Once I planned to write a book of poems entirely about the things in my pocket. But I found it would be too long; and the age of the great epics is past.
You say grace before meals. All right. But I say grace before the concert and the opera, and grace before the play and pantomime, and grace before I open a book, and grace before sketching, painting, swimming, fencing, boxing, walking, playing, dancing and grace before I dip the pen in the ink.
A good novel tells us the truth about its hero; but a bad novel tells us the truth about its author.
There is a great deal of difference between an eager man who wants to read a book and the tired man who wants a book to read.
The sincere love of books has nothing to do with cleverness or stupidity any more than any other sincere love. It is a quality of character, a freshness, a power of pleasure, a power of faith. A silly person may delight in reading masterpieces just as a silly person may delight in picking flowers. A fool may be in love with a poet as he may be in love with a woman.
Literature is a luxury; fiction is a necessity.
Every great literature has always been allegorical - allegorical of some view of the whole universe. The 'Iliad' is only great because all life is a battle, the 'Odyssey' because all life is a journey, the Book of Job because all life is a riddle.
The only words that ever satisfied me as describing nature are the terms used in fairy books, charm, spell, enchantment; they express the arbitrariness of the fact and its mystery.
The most valuable book we can read, about countries we have visited, is that which recalls to us something that we did notice, but did not notice that we noticed.
There are many books which we think we have read when we have not. There are, at least, many that we think we remember when we do not. An original picture was, perhaps, imprinted upon the brain, but it has changed with our own changing minds. We only remember our remembrance.
Students of popular science... are always insisting that Christianity and Buddhism are very much alike, especially Buddhism. This is generally believed, and I believed it myself until I read a book giving the reasons for it.
But those dealing in the actual manufacture of mind are dealing in a very explosive material. The material is not merely the clay of which man is master, but the truths or semblances of truth which have a certain mastery over man. The material is explosive because it must be taken seriously. The men writing books really are throwing bombs.

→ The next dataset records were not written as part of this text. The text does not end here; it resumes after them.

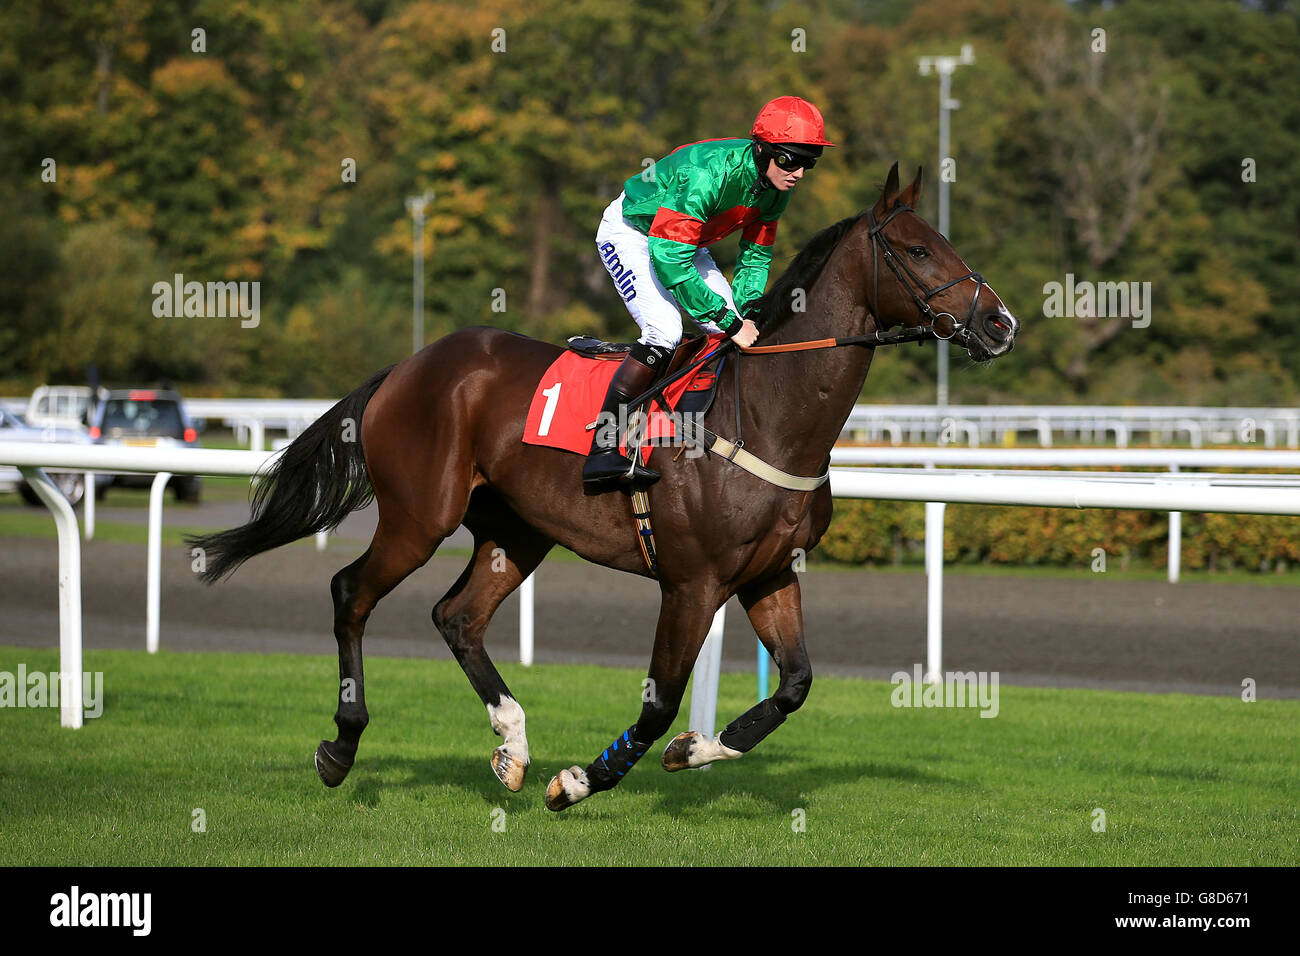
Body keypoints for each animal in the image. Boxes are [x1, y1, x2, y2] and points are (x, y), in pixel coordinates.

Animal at [192, 162, 1019, 806]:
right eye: (918, 248)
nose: (1001, 323)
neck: (767, 413)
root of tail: (409, 364)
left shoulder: (769, 573)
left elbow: (795, 684)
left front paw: (699, 749)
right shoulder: (692, 582)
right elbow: (658, 705)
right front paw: (582, 780)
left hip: (516, 529)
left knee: (457, 617)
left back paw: (512, 747)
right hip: (419, 517)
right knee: (350, 594)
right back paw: (342, 748)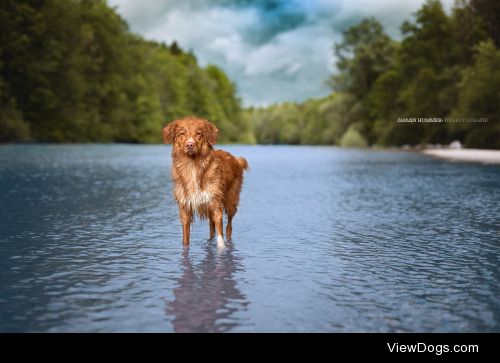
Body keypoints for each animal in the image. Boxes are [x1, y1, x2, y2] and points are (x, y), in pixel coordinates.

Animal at [163, 118, 249, 249]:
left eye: (199, 134)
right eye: (182, 133)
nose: (190, 144)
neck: (193, 165)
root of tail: (236, 159)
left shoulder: (215, 203)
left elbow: (220, 235)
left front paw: (221, 248)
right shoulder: (185, 207)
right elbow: (185, 238)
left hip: (231, 202)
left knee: (228, 226)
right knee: (211, 228)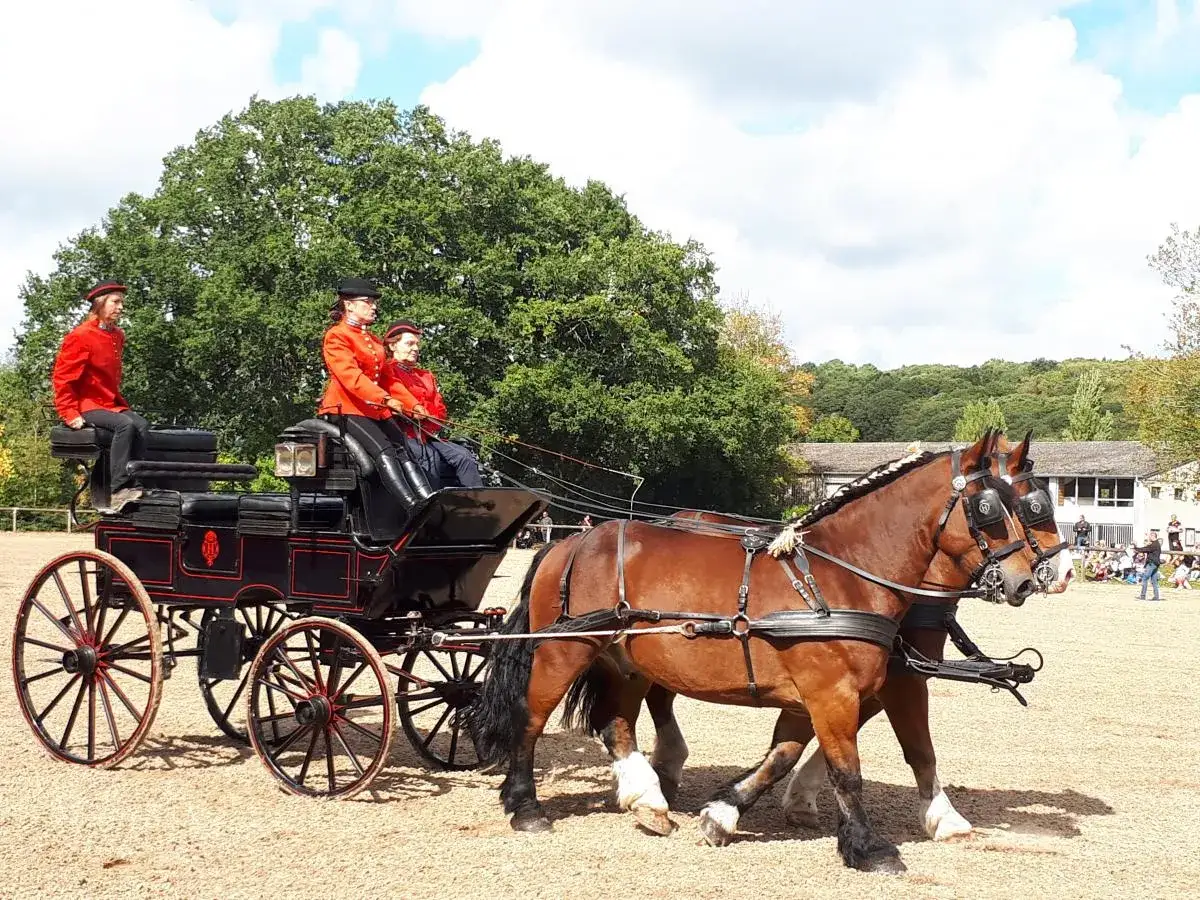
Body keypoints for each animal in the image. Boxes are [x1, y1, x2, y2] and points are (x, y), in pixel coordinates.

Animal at [469, 431, 1039, 873]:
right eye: (990, 508)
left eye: (1026, 505)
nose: (1029, 579)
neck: (841, 574)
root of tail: (568, 542)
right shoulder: (833, 693)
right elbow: (849, 770)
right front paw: (868, 848)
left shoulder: (819, 695)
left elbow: (784, 756)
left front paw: (723, 813)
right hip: (562, 652)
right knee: (530, 718)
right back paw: (526, 806)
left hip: (625, 663)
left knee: (617, 724)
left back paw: (648, 800)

People wonder why the novel is the most popular form of literature; people wonder why it is read more than books of science or books of metaphysics. The reason is very simple; it is merely that the novel is more true than they are.
You could compile the worst book in the world entirely out of selected passages from the best writers in the world.
But there is in everything a reasonable division of labour. I have written the book, and nothing on earth would induce me to read it.
There is a law written in the darkest of the Books of Life, and it is this: If you look at a thing nine hundred and ninety-nine times, you are perfectly safe; if you look at it the thousandth time, you are in frightful danger of seeing it for the first time.
The books that influence the world are those that it has not read.
I left the fairy tales lying on the floor of the nursery, and I have not found any books so sensible since.
For Tommy, on that hot and empty afternoon, was in a state of mind in which grown-up people go away and write books about their whole world, and stories about what it is like to be married, and plays about the important problems of modern times. Tommy, being only ten years old, was not able to do harm on this large and handsome scale.
It is quite easy to see why a legend is treated, and ought to be treated, more respectfully than a book of history. The legend is generally made by the majority of people in the village, who are sane. The book is generally written by the one man in the village who is mad.
St Thomas (Aqinas) loved books and lived on books... When asked for what he thanked God most, he answered simply, ‘I have understood every page I ever read’.
Indeed the Book of Job avowedly only answers mystery with mystery. Job is comforted with riddles; but he is comforted. Herein is indeed a type, in the sense of a prophecy, of things speaking with authority. For when he who doubts can only say, ‘I do not understand,’ it is true that he who knows can only reply or repeat ‘You do not understand.’ And under that rebuke there is always a sudden hope in the heart; and the sense of something that would be worth understanding.
I suppose every one must have reflected how primeval and how poetical are the things that one carries in one's pocket; the pocket-knife, for instance, the type of all human tools, the infant of the sword. Once I planned to write a book of poems entirely about things in my pockets. But I found it would be too long; and the age of the great epics is past.
Like every book I never wrote, it is by far the best book I have ever written.
Folk-lore means that the soul is sane, but that the universe is wild and full of marvels. Realism means that the world is dull and full of routine, but that the soul is sick and screaming. The problem of the fairy tale is: what will a healthy man do with a fantastic world? The problems of the modern novel is: what will a madman do with a dull world? In the fairy tales the cosmos goes mad; but the hero does not go mad. In the modern novels the hero is mad before the book begins, and suffers from the harsh steadiness and cruel sanity of the cosmos.